The man turns towards the sound of her voice looking as nervous as she feels, then he smiles at her, a disarming smile that is too familiar for her comfort. He takes three steps towards her and stares as if she were the person out of place here, and she wonders for a moment if he'd been staying in the cabin illegally while it had been deserted, if somehow she'd kicked him out of a home that he thought should be his.

"Regina Mills?" he asks, and she hesitates before nodding, now thinking perhaps he was one of the painters she'd hired from her apartment in New York when she'd decided to relocate.
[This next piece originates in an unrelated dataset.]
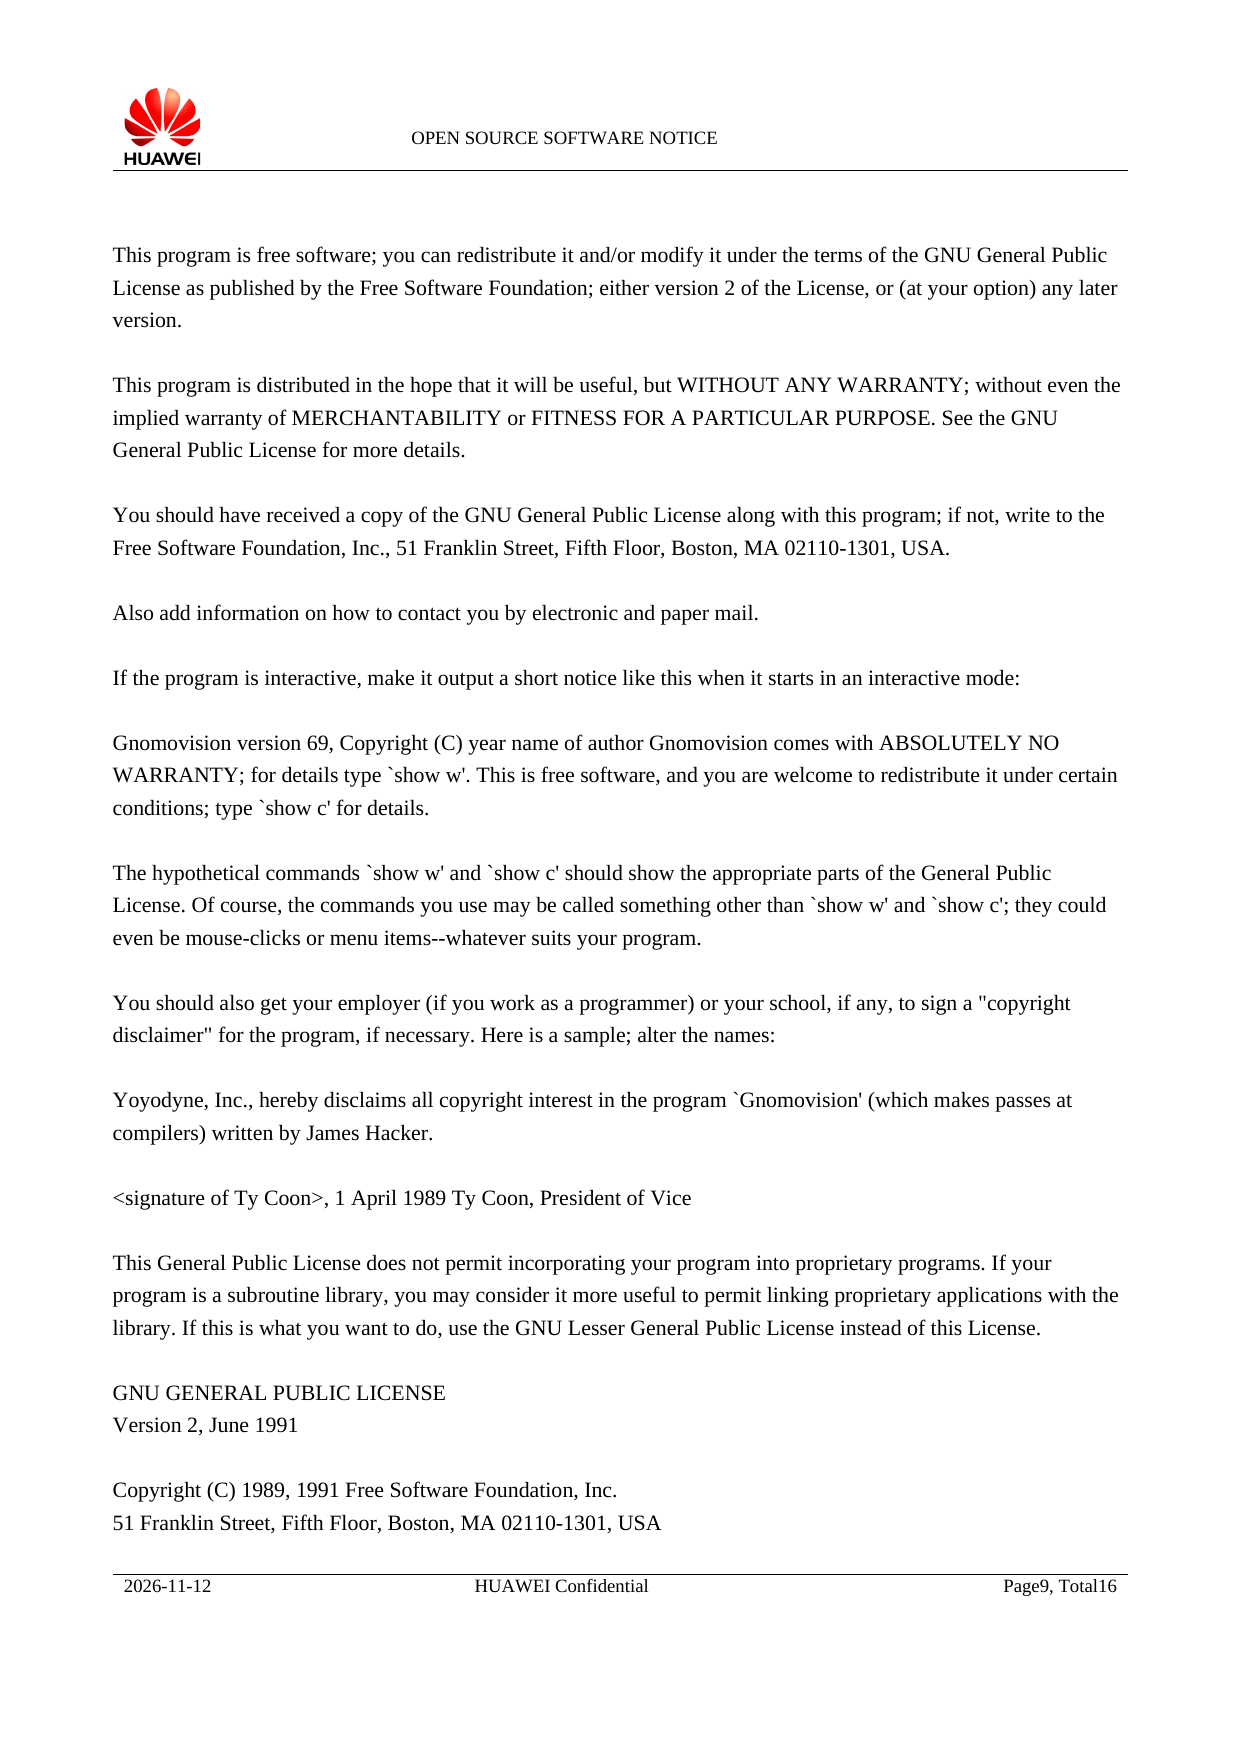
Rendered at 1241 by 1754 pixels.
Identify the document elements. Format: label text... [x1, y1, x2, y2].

Then he laughs, no—chuckles, and he runs his fingers through a mop of brown hair, biting his lower lip in a manner that makes her heart stand still. She sees what remains of childhood freckles, and she thinks he must have been a cute boy, a boy who is now watching her too closely for someone she's never met.

"Do I know you?" she questions, remaining rooted to her spot, thinking that perhaps her passing thoughts about getting a dog were more intelligent than she'd originally judged them to be.

"No," the young man answers, shoving his hands even deeper into his pockets. "You don't. But you will."

"I don't understand," she begins, her mouth going dry as something begins to pound against her skull. He is familiar yet foreign, and her mind is spinning as her feet go numb, reality crashing in on her from all directions at once before she has time to prepare herself.

"My name is Henry," he states, tugging out one hand and extending it decisively in her direction. "And I'm your son."